Please copy the stretch of the passage on B-Cognition and mindfulness from "B-Cognition and mindfulness" through "the Cubists. Etc.", word for word.
═══ Page ═══
B-Cognition is also a good way to describe the goal of mindfulness and meditation, very popular now (and deservedly so) in our frazzled, overloaded, hyper-material, people-argue-with-each-other-on-TV, tabloid-y culture.  These activities, coming out of the Buddhist tradition, focus your attention to your inner experience of life in the moment; and one of the key points, as you come to know yourself, is to come to know yourself as existing in a kind of suspension of selves, one big oneness. Mindfulness chips away at the unhealthy personal and interpersonal effects of D-Cognition and aims to get you to the place where you can radiate in all directions the kind of contentedness and love that Maslow’s modern Buddhas did.

B-Cognition and mindfulness also align with Constructive Developmental Psychology, which I’ve mentioned a few times, and in particular with the fabulous 5th stage of Robert Kegan’s hierarchy of epistemological sophistication.  This is the stage where your interest in being a “self” fades and you begin to take very seriously other selves and relations between selves. You laugh happily at your own fallibilities, which you would never do if you were trying to keep your you-ness intact.  And of course they align with all those wonderful, inscrutable, contradictory, healing messages from thinkers and artists working along the same lines. Walt Whitman, of course. Maybe something in the Cubists. Etc.
═══ Dataset ═══
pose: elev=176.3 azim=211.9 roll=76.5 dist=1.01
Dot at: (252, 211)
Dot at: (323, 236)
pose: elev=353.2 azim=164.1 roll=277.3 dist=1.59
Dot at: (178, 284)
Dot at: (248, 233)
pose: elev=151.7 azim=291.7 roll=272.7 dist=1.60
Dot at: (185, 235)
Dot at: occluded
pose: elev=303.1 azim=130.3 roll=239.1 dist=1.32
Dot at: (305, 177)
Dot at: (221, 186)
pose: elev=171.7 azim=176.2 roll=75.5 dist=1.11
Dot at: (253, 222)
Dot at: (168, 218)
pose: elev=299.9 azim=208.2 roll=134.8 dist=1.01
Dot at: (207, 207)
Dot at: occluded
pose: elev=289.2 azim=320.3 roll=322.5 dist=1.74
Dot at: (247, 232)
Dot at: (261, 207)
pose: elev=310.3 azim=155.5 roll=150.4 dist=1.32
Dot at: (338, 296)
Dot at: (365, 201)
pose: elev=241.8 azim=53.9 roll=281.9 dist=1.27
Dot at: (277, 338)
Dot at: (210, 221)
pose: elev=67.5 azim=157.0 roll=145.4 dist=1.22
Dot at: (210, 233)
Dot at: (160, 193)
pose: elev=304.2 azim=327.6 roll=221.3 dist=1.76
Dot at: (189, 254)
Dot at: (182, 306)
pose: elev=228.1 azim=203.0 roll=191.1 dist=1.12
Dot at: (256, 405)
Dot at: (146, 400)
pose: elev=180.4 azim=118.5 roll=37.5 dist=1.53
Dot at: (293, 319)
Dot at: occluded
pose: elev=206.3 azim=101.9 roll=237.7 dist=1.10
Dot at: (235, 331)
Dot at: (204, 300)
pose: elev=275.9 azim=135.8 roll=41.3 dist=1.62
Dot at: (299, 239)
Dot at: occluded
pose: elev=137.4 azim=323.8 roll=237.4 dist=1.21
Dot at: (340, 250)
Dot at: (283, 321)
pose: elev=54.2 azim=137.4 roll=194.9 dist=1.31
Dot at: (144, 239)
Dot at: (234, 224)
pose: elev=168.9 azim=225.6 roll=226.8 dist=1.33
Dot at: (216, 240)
═══
**Result below**.
B-Cognition and mindfulness also align with Constructive Developmental Psychology, which I’ve mentioned a few times, and in particular with the fabulous 5th stage of Robert Kegan’s hierarchy of epistemological sophistication.  This is the stage where your interest in being a “self” fades and you begin to take very seriously other selves and relations between selves. You laugh happily at your own fallibilities, which you would never do if you were trying to keep your you-ness intact.  And of course they align with all those wonderful, inscrutable, contradictory, healing messages from thinkers and artists working along the same lines. Walt Whitman, of course. Maybe something in the Cubists. Etc.